Il nuovo Codice dei contratti pubblici prevede, all’art. 16, una nuova versione del conflitto sancendo che “In coerenza con il principio della fiducia e per preservare la funzionalita’ dell’azione amministrativa, la percepita minaccia all’imparzialita’ e indipendenza deve essere provata da chi invoca il conflitto sulla base di presupposti specifici e documentati e deve riferirsi a interessi effettivi, la cui soddisfazione sia conseguibile solo subordinando un interesse all’altro”.
Ora chi invoca il conflitto può ritenere che si tratti di un comportamento colposo trovando applicazione le norme sulla responsabilità, amministrativa, contabile e disciplinare, oppure di un comportamento intenzionale che determinerà l’applicazione del reato.
In coerenza con il principio della fiducia e per preservare la funzionalita’ dell’azione amministrativa, la percepita minaccia all’imparzialita’ e indipendenza deve essere provata da chi invoca il conflitto sulla base di presupposti specifici e documentati e deve riferirsi a interessi effettivi, la cui soddisfazione sia conseguibile solo subordinando un interesse all’altro.
Ciò evidentemente non ridurrebbe il contenzioso penale, se non per il versante della fattispecie sulla condotta vincolata che – come detto – rientrerebbe comunque nella violazione dell’imparzialità determinata dal conflitto.
A ben vedere l’unico intervento necessario per migliorare il sistema sarebbe un intervento sul codice di rito per accelerare i giudizi contro la PA, dando risorse agli organi inquirenti e giudicanti.

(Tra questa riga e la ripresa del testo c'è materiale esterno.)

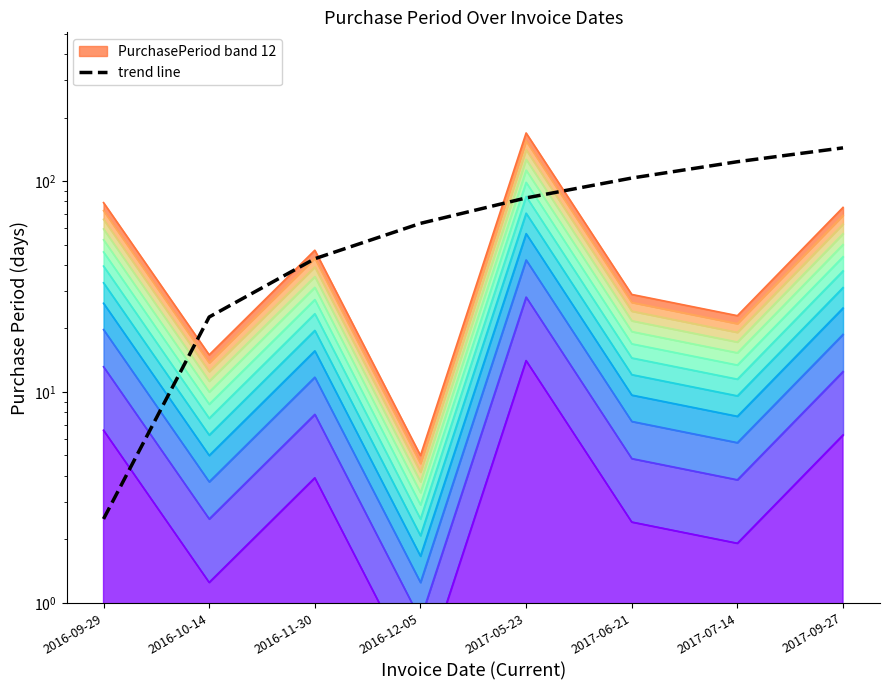

Reading left to right, extract all data points from this chart.

2.5	22.7	42.8	63.0	83.2	103.3	123.5	143.7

Altra strada pul essere sanzionare la superficialità con cui le denunce vengono consegnate alla Procura. Come abbiamo rilevato quattro su cinque vengono archiviate, non senza conseguenze per le persone coinvolte. Si potrebbe immaginare una sanzione amministrativa pecuniaria, in caso di archiviazione o assoluzione, in favore dell’amministrazione la cui imparzialità sia è lesa mediante una imprudente querela. Questo potrebbe essere un utile deterrente per togliere la spada di damocle dalla testa dei RUP che spesso vengono minacciati e denunciati ingiustamente.